Since the news first covered Russian government–sponsored interference and hacking in the 2016 U.S. presidential election, reporters and experts been working toward uncovering the full extent of the regime’s cyber activities, both in foreign and domestic media. Although Putin may deny the allegations, it’s pretty much an open secret by now that Russia’s been utilizing armies of internet trolls and threats to media companies among other methods to retain power. Even then, some of the most trafficked platforms and websites in the world—Facebook, Google, Twitter—are still accessible in Russia. Presumably, the regime keeps these outlets open for the same reason it still holds elections—to have the legal credibility to deny allegations of an authoritarian state.
The Chinese government on the other hand has never been one for pretenses. The Great Firewall of China is a full censorship apparatus that has no qualms about banning the same popular platforms and websites that remain available in Russia. Back in 2000, it took shape in the Golden Shield Project, a surveillance system meant to allow China to reap the benefits of Western technology while barring the Western ideas it would make available. Former president Jiang Zemin saw the system put into place, and his successors saw it strengthened and expanded until Xi Jinping took up the reins in 2013 and decided to go full dictatorial on China.
Under the guise of safeguarding China’s “cyberspace sovereignty,” Jinping’s regime has been putting into place new measures that require internet services to undergo a security review, if they may affect national security, and strengthen requirements for internet companies to “censor content, shut down their services, register their users’ real names, and provide security agencies with user data stored in mainland China.” By virtue of China being a massive export market, technology companies have been willing to appease the government as to sell their product there.
To help filter information and gather data on users, China’s telecommunications and systems companies, such as Huawei and ZTE, have developed complex information controls—technology that has been exported to countries around the world, including Russia. These controls have helped China expand its censorship apparatus into every nook and cranny of the internet where its citizens may interact with one another.
In September, Xi Jinping’s regime reached into private online chat groups, slapping users with legal responsibilities and rating systems that judge the content shared in these groups. And the government targeted Virtual Private Networks (VPN), which have been utilized in the past by citizens to access banned sites. And if an online or messaging service hasn’t been cowed into obedience to China’s digital media rules, the regime can just utilize classic disruption tactics such as the denial–of–service attack (DoS). The Chinese have a particular variant known as the “Great Cannon” for use against foreign websites.
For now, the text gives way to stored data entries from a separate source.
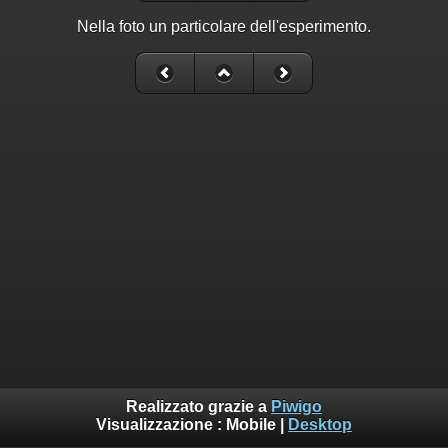
Nella foto un particolare dell'esperimento.
Realizzato grazie a
Piwigo
Visualizzazione :
Mobile
|
Desktop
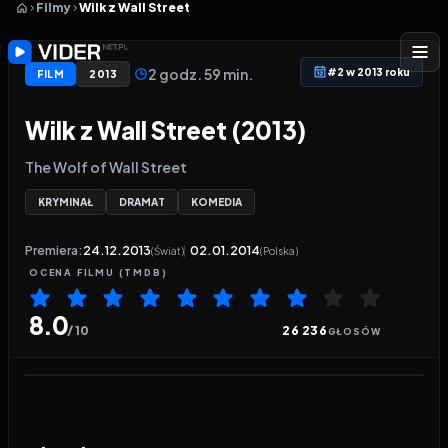
Filmy
Wilk z Wall Street
2 godz. 59 min.
#2 w 2013 roku
FILM
2013
Wilk z Wall Street (2013)
The Wolf of Wall Street
KRYMINAŁ
DRAMAT
KOMEDIA
Premiera:
24.12.2013
02.01.2014
(Świat)
(Polska)
OCENA
FILMU
(TMDB)
8.0
/ 10
26 236
GŁOSÓW
Odtwarzacz wideo:
Wilk z Wall Street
With bypasses like the VPNs closed, with anonymity stripped through real–name registration, with bannings and disruptions to popular websites, Chinese citizens have found themselves ever more isolated from the broader community of users and content on the internet. Xi Jinping’s reign has seen the Great Firewall reinforced to counteract the supposed democratizing effect inherent in new media. Once the wall is completed, once the avenues to information outside China’s censors are cut off, once the citizens are kept under constant monitor on their devices, it will be the same as having no internet at all, as in North Korea.
Even as the government pushes an open door policy toward foreign customers and other nations, it keeps a closed door policy on its online realm. With the aid of its technological advancements, China has developed the means of achieving complete authoritarianism.